Premessa: sono in super ritardo, lo so, vi giuro che avevo iniziato a scriverlo subito dopo il salone. Ma sono finita in un pantano di 3000 cose da fare e l’articolo è rimasto incompleto per settimane; anche se ormai stiamo tutti pensando a cosa portarci sotto l’ombrellone, io vi porto indietro nel tempo.

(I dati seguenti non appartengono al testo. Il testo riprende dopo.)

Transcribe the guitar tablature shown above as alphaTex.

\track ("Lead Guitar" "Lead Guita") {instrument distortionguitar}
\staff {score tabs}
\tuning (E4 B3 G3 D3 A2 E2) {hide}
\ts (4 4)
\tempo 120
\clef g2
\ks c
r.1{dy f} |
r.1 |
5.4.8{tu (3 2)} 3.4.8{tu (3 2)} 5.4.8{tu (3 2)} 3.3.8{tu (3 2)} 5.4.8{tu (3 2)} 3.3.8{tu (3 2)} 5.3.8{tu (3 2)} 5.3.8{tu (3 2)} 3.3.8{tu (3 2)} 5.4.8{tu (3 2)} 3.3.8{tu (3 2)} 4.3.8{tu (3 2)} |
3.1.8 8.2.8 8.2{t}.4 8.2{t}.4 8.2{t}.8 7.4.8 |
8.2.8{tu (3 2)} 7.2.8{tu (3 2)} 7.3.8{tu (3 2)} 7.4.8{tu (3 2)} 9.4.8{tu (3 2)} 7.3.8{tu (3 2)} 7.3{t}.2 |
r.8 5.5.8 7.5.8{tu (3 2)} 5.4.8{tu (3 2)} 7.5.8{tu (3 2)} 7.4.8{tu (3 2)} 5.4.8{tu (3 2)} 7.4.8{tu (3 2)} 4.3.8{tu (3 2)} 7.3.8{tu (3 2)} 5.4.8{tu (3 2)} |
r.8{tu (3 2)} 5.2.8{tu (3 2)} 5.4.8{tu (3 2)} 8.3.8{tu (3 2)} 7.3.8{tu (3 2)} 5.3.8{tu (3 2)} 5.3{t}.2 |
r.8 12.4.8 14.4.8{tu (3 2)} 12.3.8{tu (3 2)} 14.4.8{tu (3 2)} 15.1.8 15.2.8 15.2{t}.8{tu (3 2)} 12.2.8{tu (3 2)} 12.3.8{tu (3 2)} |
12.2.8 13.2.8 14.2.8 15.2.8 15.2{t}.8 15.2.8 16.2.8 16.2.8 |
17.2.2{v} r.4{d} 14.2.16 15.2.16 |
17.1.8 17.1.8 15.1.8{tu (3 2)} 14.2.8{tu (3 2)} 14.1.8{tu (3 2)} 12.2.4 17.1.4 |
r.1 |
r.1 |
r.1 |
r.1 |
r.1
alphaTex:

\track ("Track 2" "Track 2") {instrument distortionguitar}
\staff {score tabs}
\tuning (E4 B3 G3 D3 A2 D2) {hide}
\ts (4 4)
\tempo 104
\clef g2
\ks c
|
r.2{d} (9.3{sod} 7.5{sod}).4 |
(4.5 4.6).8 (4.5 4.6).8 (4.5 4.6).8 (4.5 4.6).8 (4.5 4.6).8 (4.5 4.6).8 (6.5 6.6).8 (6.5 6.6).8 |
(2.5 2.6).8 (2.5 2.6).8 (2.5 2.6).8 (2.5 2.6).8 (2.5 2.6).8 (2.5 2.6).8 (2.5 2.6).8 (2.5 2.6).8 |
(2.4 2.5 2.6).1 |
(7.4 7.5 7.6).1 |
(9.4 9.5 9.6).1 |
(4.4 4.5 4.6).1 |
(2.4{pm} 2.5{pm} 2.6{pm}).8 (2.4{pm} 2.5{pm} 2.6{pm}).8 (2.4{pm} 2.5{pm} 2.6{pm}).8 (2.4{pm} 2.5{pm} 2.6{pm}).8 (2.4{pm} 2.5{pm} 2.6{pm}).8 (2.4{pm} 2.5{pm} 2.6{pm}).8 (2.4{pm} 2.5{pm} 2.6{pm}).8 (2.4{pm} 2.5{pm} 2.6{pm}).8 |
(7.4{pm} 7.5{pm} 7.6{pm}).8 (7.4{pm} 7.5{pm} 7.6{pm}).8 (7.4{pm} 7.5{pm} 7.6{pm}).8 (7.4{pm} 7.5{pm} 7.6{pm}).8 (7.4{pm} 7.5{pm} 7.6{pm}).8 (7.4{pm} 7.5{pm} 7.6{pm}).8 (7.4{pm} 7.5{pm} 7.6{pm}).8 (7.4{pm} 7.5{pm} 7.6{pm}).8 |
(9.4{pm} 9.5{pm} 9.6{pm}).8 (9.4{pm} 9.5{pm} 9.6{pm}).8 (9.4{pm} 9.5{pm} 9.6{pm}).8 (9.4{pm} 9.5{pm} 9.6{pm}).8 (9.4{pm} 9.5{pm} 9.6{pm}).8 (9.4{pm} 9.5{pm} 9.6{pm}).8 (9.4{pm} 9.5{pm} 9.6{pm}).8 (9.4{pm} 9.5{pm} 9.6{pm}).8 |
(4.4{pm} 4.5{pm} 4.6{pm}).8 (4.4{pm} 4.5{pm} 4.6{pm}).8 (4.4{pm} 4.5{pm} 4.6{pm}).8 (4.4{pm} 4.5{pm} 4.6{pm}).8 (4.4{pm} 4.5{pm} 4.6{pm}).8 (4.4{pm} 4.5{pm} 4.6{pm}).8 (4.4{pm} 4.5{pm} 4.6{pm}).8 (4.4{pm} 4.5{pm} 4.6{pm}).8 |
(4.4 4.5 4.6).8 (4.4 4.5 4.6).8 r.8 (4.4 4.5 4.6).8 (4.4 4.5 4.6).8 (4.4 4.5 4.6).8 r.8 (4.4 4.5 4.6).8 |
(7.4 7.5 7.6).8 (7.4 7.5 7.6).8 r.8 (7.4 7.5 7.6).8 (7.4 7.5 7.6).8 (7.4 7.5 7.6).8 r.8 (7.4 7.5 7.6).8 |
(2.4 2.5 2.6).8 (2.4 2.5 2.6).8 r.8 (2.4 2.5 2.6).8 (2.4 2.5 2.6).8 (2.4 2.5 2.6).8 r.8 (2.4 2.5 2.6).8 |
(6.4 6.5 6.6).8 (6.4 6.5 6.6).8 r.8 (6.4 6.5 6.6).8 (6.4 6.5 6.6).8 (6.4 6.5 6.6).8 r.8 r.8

Che questo 2022 si stia rivelando un anno davvero borderline, mi pare che ormai non ci siano più dubbi. Tra i problemi di salute, che mi hanno fatto tirare il freno a mano in molte mie attività, e la promozione a una nuova posizione di responsabilità che ha stravolto (in meglio, ma sono finita nel sottosopra) la mia vita, questa edizione del Salone è stato qualcosa di diverso e unico. La prima grande rivoluzione è stata quella di andarci con alcuni colleghi, senza nascondere che sono una blogger (però non sanno che scrivo; un passo alla volta): la cosa più divertente è stato il viaggio durante il quale abbiamo parlato a pieno titolo di cosa faccio, leggo e di come funziona il mondo della promozione editoriale. Una volta arrivata ho cominciato con appuntamenti e giri acquisti (con conseguente povertà annessa). Ma prima di snocciolarvi i titoli e le scoperte editoriali, parliamo di ciò che mi ha fatto urlare: Finalmente. Quando ho ricevuto la newsletter ho accolto davvero con  gioia la distribuzione gratuita di acqua potabile! Si poteva infatti accedere alla fiera con la propria borraccia e riempirla all’occorrenza. Niente spese assurde per mini bottigliette d’acqua e soprattutto zero plastica sprecata. Spero la ripropongono anche alla prossima fiera e soprattutto, coloro che hanno comunque acquistato bottigliette, che vengano attrezzati anche loro per non fare sprechi. Lo so, sono diventata green, ma devo ammetterlo: mi piace l’idea di fare la mia parte per mantenere più pulito il pianeta.

Ora basta con le ciance, andiamo dritti al sodo: il primo acquisto (ormai è diventato un rito sia per il Salone che per Più libri più Liberi) è quello fatto in casa Watson Edizioni e, come sempre, non ha deluso. L’uscita che aspettavo è il nuovo pezzo per la mia collezione di libri a tematica Alice, anche se in realtà avevo la vecchia edizione uscita in self di Ritorno a Wonderland di Alessia Coppola. Dopo averlo recuperato la mia copia ho controllato la loro collana Ritratti … ho dovuto assolutamente recuperare l’ultimo arrivato dedicato a Emily Dickinson intitolato La dama bianca. Per farvi capire quanto amo questi libri, nemmeno ho controllato la sinossi. Amo la figura di questa poetessa, non potevo proprio resistergli, soprattutto sapendo la splendida idea avuta per questi libri: raccontare sotto una nuova chiave di lettura i personaggi storici.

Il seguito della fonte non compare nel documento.